Writing the output to bigwig files


The inference results will be saved in the folder `inference_output_latest`. This folder will contain the same 4 files described in Step 7. However, `NK_inferred.peaks.bedGraph` and `NK_inferred.peaks.bw` will contain the probability of being part of a peak, for every position in the genome. This command is significantly slower, and the `NK_inferred.peaks.bedGraph` file produced by this command is larger than the file produced in Step 7.

The above command is useful in the following situations:
1. To calculate AUPRC or AUROC metrics.
2. If you are not sure what probability threshold to use for peak calling and want to try multiple thresholds.
3. If you wish to use the MACS2 subcommand `macs2 bdgpeakcall` for peak calling.

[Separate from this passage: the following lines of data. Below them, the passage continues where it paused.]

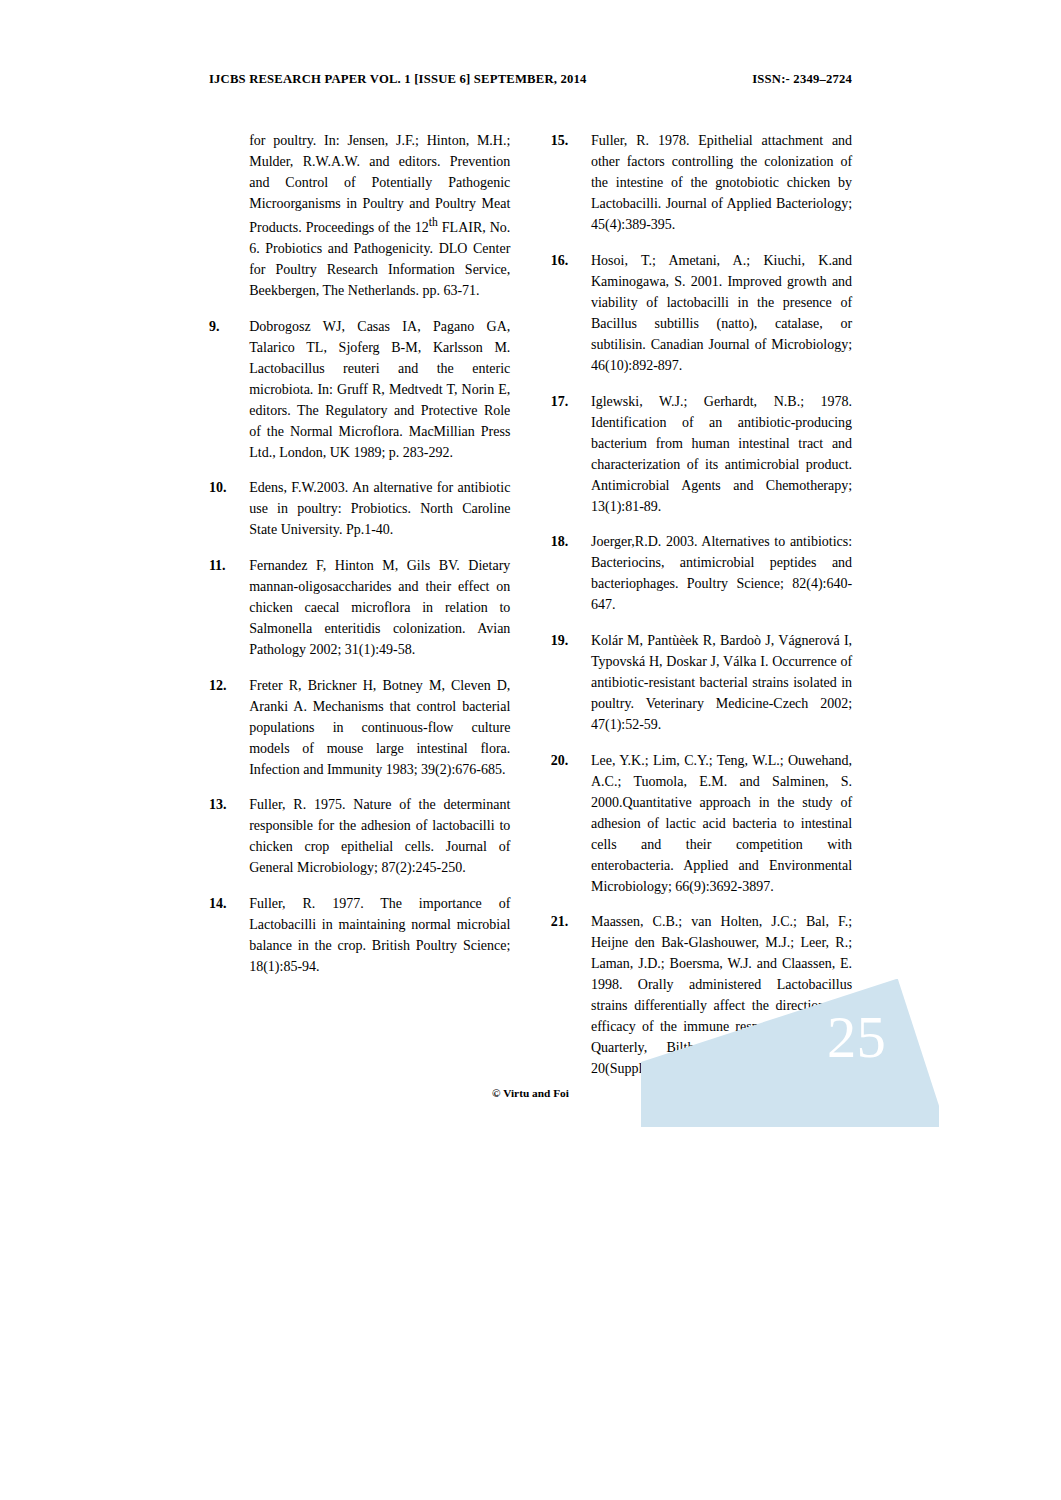IJCBS RESEARCH PAPER VOL. 1 [ISSUE 6] SEPTEMBER, 2014 ISSN:- 2349–2724
for poultry. In: Jensen, J.F.; Hinton, M.H.; Mulder, R.W.A.W. and editors. Prevention and Control of Potentially Pathogenic Microorganisms in Poultry and Poultry Meat Products. Proceedings of the 12th FLAIR, No. 6. Probiotics and Pathogenicity. DLO Center for Poultry Research Information Service, Beekbergen, The Netherlands. pp. 63-71.
9. Dobrogosz WJ, Casas IA, Pagano GA, Talarico TL, Sjoferg B-M, Karlsson M. Lactobacillus reuteri and the enteric microbiota. In: Gruff R, Medtvedt T, Norin E, editors. The Regulatory and Protective Role of the Normal Microflora. MacMillian Press Ltd., London, UK 1989; p. 283-292.
10. Edens, F.W.2003. An alternative for antibiotic use in poultry: Probiotics. North Caroline State University. Pp.1-40.
11. Fernandez F, Hinton M, Gils BV. Dietary mannan-oligosaccharides and their effect on chicken caecal microflora in relation to Salmonella enteritidis colonization. Avian Pathology 2002; 31(1):49-58.
12. Freter R, Brickner H, Botney M, Cleven D, Aranki A. Mechanisms that control bacterial populations in continuous-flow culture models of mouse large intestinal flora. Infection and Immunity 1983; 39(2):676-685.
13. Fuller, R. 1975. Nature of the determinant responsible for the adhesion of lactobacilli to chicken crop epithelial cells. Journal of General Microbiology; 87(2):245-250.
14. Fuller, R. 1977. The importance of Lactobacilli in maintaining normal microbial balance in the crop. British Poultry Science; 18(1):85-94.
15. Fuller, R. 1978. Epithelial attachment and other factors controlling the colonization of the intestine of the gnotobiotic chicken by Lactobacilli. Journal of Applied Bacteriology; 45(4):389-395.
16. Hosoi, T.; Ametani, A.; Kiuchi, K.and Kaminogawa, S. 2001. Improved growth and viability of lactobacilli in the presence of Bacillus subtillis (natto), catalase, or subtilisin. Canadian Journal of Microbiology; 46(10):892-897.
17. Iglewski, W.J.; Gerhardt, N.B.; 1978. Identification of an antibiotic-producing bacterium from human intestinal tract and characterization of its antimicrobial product. Antimicrobial Agents and Chemotherapy; 13(1):81-89.
18. Joerger,R.D. 2003. Alternatives to antibiotics: Bacteriocins, antimicrobial peptides and bacteriophages. Poultry Science; 82(4):640-647.
19. Kolár M, Pantùèek R, Bardoò J, Vágnerová I, Typovská H, Doskar J, Válka I. Occurrence of antibiotic-resistant bacterial strains isolated in poultry. Veterinary Medicine-Czech 2002; 47(1):52-59.
20. Lee, Y.K.; Lim, C.Y.; Teng, W.L.; Ouwehand, A.C.; Tuomola, E.M. and Salminen, S. 2000.Quantitative approach in the study of adhesion of lactic acid bacteria to intestinal cells and their competition with enterobacteria. Applied and Environmental Microbiology; 66(9):3692-3897.
21. Maassen, C.B.; van Holten, J.C.; Bal, F.; Heijne den Bak-Glashouwer, M.J.; Leer, R.; Laman, J.D.; Boersma, W.J. and Claassen, E. 1998. Orally administered Lactobacillus strains differentially affect the direction and efficacy of the immune response. Veterinary Quarterly, Bilthoven, the Netherlands; 20(Supplement 3):S81-S83.
25
© Virtu and Foi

To call peaks from the probability track generated by this command, you can use `macs2 callpeak` from MACS2 (link) with the following command:

In [27]:
!macs2 bdgpeakcall -i inference_output_latest/NK_inferred.peaks.bedGraph -o inference_output_latest/inferred.peaks.narrowPeak -c 0.5

INFO  @ Wed, 10 Jun 2020 20:58:06: Read and build bedGraph... 
INFO  @ Wed, 10 Jun 2020 21:00:10: Call peaks from bedGraph... 
INFO  @ Wed, 10 Jun 2020 21:00:21: Write peaks... 
INFO  @ Wed, 10 Jun 2020 21:00:21: Done 


Where `0.5` is the probability threshold to call peaks. Note that the summit calls and peak sizes generated by this procedure will be slightly different from those produced by steps 7-8.